Directions for this task. Return every line of the data that contains the string "SessionFactory".

####

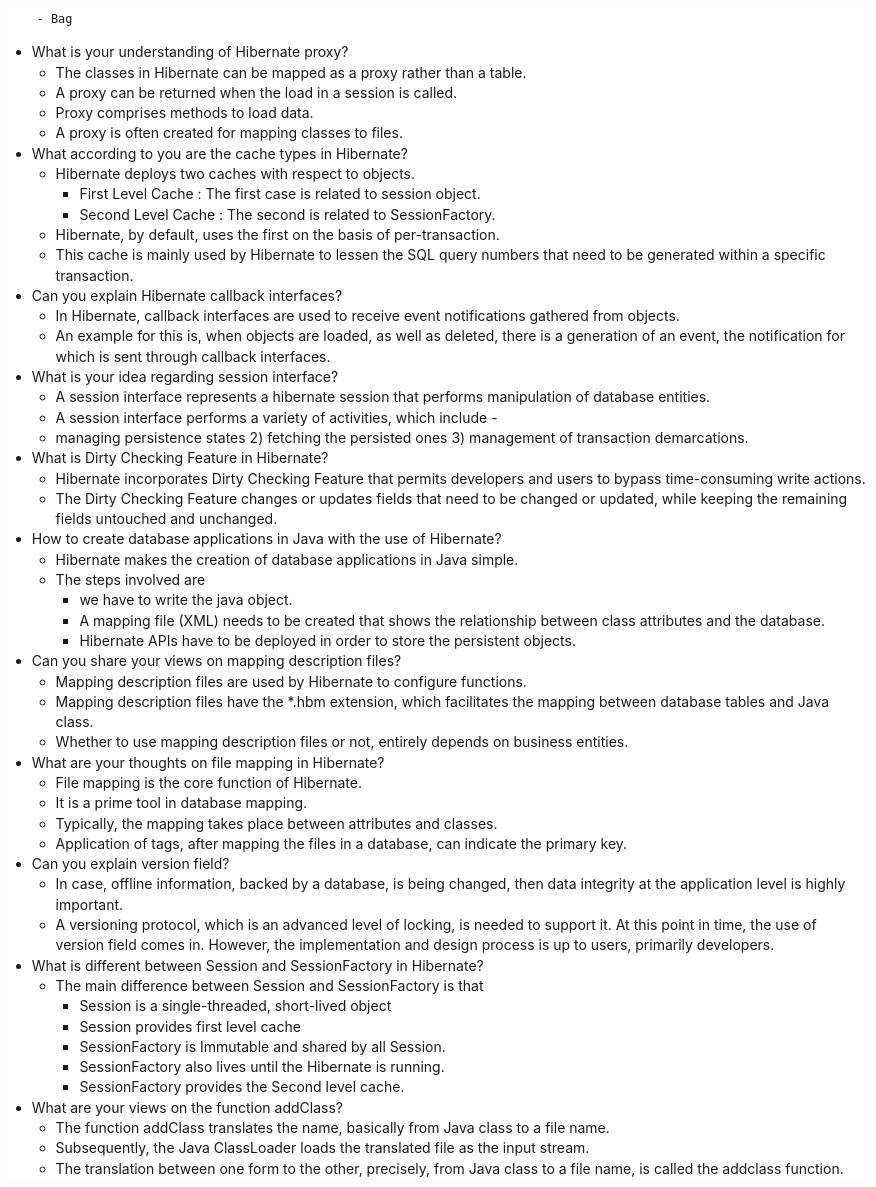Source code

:         - Bag 
- What is your understanding of Hibernate proxy?
    - The classes in Hibernate can be mapped as a proxy rather than a table. 
    - A proxy can be returned when the load in a session is called. 
    - Proxy comprises methods to load data. 
    - A proxy is often created for mapping classes to files.
- What according to you are the cache types in Hibernate?
    - Hibernate deploys two caches with respect to objects. 
        - First Level Cache : The first case is related to session object.
        - Second Level Cache : The second is related to SessionFactory. 
    - Hibernate, by default, uses the first on the basis of per-transaction. 
    - This cache is mainly used by Hibernate to lessen the SQL query numbers that need to be generated within a specific transaction.
- Can you explain Hibernate callback interfaces?
    - In Hibernate, callback interfaces are used to receive event notifications gathered from objects. 
    - An example for this is, when objects are loaded, as well as deleted, there is a generation of an event, the notification for which is sent through callback interfaces.
- What is your idea regarding session interface?
    - A session interface represents a hibernate session that performs manipulation of database entities. 
    - A session interface performs a variety of activities, which include - 
    - managing persistence states 2) fetching the persisted ones 3) management of transaction demarcations.
- What is Dirty Checking Feature in Hibernate?
    - Hibernate incorporates Dirty Checking Feature that permits developers and users to bypass time-consuming write actions. 
    - The Dirty Checking Feature changes or updates fields that need to be changed or updated, while keeping the remaining fields untouched and unchanged.
- How to create database applications in Java with the use of Hibernate?
    - Hibernate makes the creation of database applications in Java simple. 
    - The steps involved are 
        - we have to write the java object. 
        - A mapping file (XML) needs to be created that shows the relationship between class attributes and the database. 
        - Hibernate APIs have to be deployed in order to store the persistent objects.
- Can you share your views on mapping description files?
    - Mapping description files are used by Hibernate to configure functions. 
    - Mapping description files have the *.hbm extension, which facilitates the mapping between database tables and Java class. 
    - Whether to use mapping description files or not, entirely depends on business entities.
- What are your thoughts on file mapping in Hibernate?
    - File mapping is the core function of Hibernate. 
    - It is a prime tool in database mapping. 
    - Typically, the mapping takes place between attributes and classes. 
    - Application of tags, after mapping the files in a database, can indicate the primary key.
- Can you explain version field?
    - In case, offline information, backed by a database, is being changed, then data integrity at the application level is highly important. 
    - A versioning protocol, which is an advanced level of locking, is needed to support it. At this point in time, the use of version field comes in. However, the implementation and design process is up to users, primarily developers.
- What is different between Session and SessionFactory in Hibernate?
    - The main difference between Session and SessionFactory is that 
        - Session is a single-threaded, short-lived object 
        - Session provides first level cache        
        - SessionFactory is Immutable and shared by all Session.
        - SessionFactory also lives until the Hibernate is running. 
        - SessionFactory provides the Second level cache.
- What are your views on the function addClass?
    - The function addClass translates the name, basically from Java class to a file name. 
    - Subsequently, the Java ClassLoader loads the translated file as the input stream. 
    - The translation between one form to the other, precisely, from Java class to a file name, is called the addclass function.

####

The answer.
        - Second Level Cache : The second is related to SessionFactory. 
- What is different between Session and SessionFactory in Hibernate?
    - The main difference between Session and SessionFactory is that 
        - SessionFactory is Immutable and shared by all Session.
        - SessionFactory also lives until the Hibernate is running. 
        - SessionFactory provides the Second level cache.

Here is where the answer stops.